Element 5: The close of the monologue has a solid "button" ending. It effectively connects the past action from Walt's childhood back to the present action between Walt and Walt Jr. and to the strong character want established at the start of the monologue. By the end of the monologue, Walt's want has more weight and has engaged the empathy of Walt Jr. "That is the only real memory that I have of my father. I don’t want you to think of me the way I was last night. I don’t want that to be the memory you have of me when I’m gone."

Element 6: This is an excellent example of a monologue that engages the senses. Walt remembers the smell in hospital where he visited his father, the "stench of Lysol and bleach." He remembers seeing his father lying in bed "all twisted up." And he remembers the sound of his father breathing like "this rattling sound. Like if you were shaking an empty spray paint can. Like there was nothing in him."

Element 8: Past action is used to drive home the present want of the monologist. Walt uses his memory as a tactic to engage his son's empathy, to persuade his son. The author does a good job keeping past action tied to present action.

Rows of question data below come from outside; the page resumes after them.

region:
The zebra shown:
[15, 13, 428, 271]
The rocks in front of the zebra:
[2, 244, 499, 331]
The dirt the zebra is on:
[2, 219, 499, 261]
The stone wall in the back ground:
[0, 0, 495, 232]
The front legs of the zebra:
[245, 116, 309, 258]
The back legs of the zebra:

Here is one example from the monologue where
Walt uses a specific detail from the past as a means to connect to his son in the present: "My mother would tell me so many stories about my father. I mean she would talk about him all the time. I knew about his personality, how he treated people, I even knew how he liked his steaks cooked. Medium rare, just like you."

The Pinkey Toe

9/11/2016

 
Comedic male monologue, age range 30's. Character Cosmo Kramer.

Monologue is from the fifth season of Seinfeld, episode 84 entitled "The Fire."

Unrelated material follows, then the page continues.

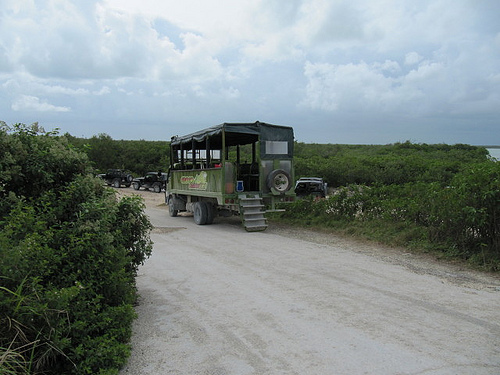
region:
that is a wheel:
[187, 202, 204, 225]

High energy, dynamic and funny. Kramer recounts the Herculean efforts he took to reunite a woman with her Pinky Toe.

The cause and effect of this monologue is awesome. Prior to the monologue Jerry has been booed during his standup act by a lady friend of Kramer's. In retaliation, Jerry goes to the office where she works and boos her. She gets upset and runs out of the office. The monologue begins by telling us what happened next.

Kramer tells Jerry and George how she was so distraught and distracted she stepped into the road and a street sweeper severed her pinkie toe. After the ambulance left, Kramer finds the toe. He packs it in ice in a Cracker Jack box and rushes to the hospital by jumping on a bus and yelling "step on it." On the bus a guy pulls a gun (probably to rob the people on the bus, but the monologue doesn't say) and Kramer has to knock him out to save the toe. In the commotion the bus driver has passed out and the bus is careening out of control. Kramer takes the wheel driving the bus. The robber wakes up and tries to attack Kramer. Kramer fends him off with one hand, while driving the bus with the other and making all the bus' usual stops! In the end, he gets to the hospital in time and his friend's toe is restored.

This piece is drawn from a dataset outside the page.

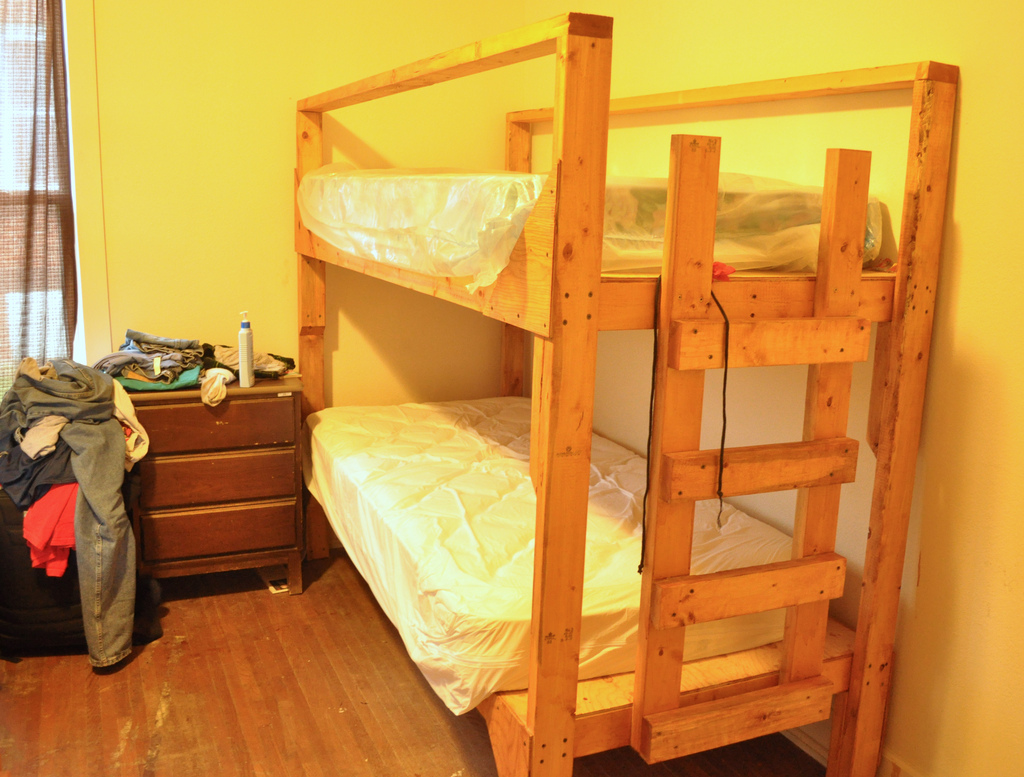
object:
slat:
[649, 551, 846, 631]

The high stakes situation, exaggerated action and imagery, the non-hero of Kramer in this heroic situation, the inclusion of incongruous mundane everyday elements (well if you're driving the bus of course you make all the usual stops!) makes this little monologue a mini masterpiece.

Suggest monologists performing this in audition say the lines that George and Jerry interject as if Kramer is hearing and repeating these questions back to them, since some of the questions serve as payoffs and punchlines to the humor embedded in the monologue.

The monologue is on disc 4 of the Seinfeld Season 5 DVD set in the episode entitled "The Fire."